Adilifu Nama notes how “[i]n America, there is a dubious history of presenting Africa as a primitive and backward nation in books, television and film” (137). But with the emergence of writers like Nnedi Okorafor and films like Black Panther, the association of Africa with technology is changing rapidly. In this article, I discuss two short stories by Okorafor, a Nigerian-American who has based much of her fiction in Africa and has also written for Marvel Comics (most recently as the sole writer for Shuri). The two stories I will discuss are “The Magical Negro” (2004) and “Mother of Invention” (2018). “The Magical Negro” is a comic vignette in which the central character rebels against his subservient role, referred to in the title, and is revealed by the end of the story as a powerful Afro-Caribbean spirit. “The Magical Negro” subverts stereotypes and exposes racist conventions in the speculative genres of fantasy and science fiction. “Mother of Invention,” on the other hand, severs ties with the Anglo American historical context by moving its storyworld to the futuristic, technologically advanced Nigerian city of New Delta.

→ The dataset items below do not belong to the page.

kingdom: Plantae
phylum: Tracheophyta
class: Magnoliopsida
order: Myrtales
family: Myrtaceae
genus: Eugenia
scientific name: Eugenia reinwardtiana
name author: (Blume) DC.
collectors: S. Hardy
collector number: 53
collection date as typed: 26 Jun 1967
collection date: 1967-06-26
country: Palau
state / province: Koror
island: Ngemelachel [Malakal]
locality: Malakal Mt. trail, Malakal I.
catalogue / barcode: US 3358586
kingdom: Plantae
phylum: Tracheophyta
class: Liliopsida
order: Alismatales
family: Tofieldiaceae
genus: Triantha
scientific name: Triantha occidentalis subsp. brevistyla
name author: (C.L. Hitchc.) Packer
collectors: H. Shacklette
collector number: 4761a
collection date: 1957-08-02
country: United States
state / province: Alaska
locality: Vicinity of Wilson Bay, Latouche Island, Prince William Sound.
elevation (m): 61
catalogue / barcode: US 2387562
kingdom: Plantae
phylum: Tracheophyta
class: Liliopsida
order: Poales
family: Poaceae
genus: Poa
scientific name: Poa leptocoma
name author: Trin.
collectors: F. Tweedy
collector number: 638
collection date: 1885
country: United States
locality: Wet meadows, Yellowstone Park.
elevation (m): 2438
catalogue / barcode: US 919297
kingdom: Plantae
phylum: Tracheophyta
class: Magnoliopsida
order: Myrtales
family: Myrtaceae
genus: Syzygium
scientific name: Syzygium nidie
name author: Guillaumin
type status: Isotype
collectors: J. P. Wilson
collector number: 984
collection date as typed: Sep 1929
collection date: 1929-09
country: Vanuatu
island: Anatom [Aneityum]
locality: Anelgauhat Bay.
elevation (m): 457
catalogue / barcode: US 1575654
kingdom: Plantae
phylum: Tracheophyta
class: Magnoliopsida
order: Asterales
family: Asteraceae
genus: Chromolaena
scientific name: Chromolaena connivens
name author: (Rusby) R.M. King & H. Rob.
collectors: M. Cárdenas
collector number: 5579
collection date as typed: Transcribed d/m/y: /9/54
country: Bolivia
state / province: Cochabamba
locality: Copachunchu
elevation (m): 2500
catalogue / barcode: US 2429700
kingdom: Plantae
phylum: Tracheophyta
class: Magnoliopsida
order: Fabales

During the fourteen years between the two stories, much has changed in the field of speculative fiction, and these stories reflect it. Okorafor insists in a recent Native interview that what she does is “Africanfuturism, not Afrofuturism” (Okolo et al. n.p.). Whereas “The Magical Negro” can be read as an Afrofuturist text in its engagement with American culture via direct critique of stereotypes and racist genre conventions, “Mother of Invention” more strongly suggests the newer designation of Africanfuturism, rooted both geographically and culturally on the continent.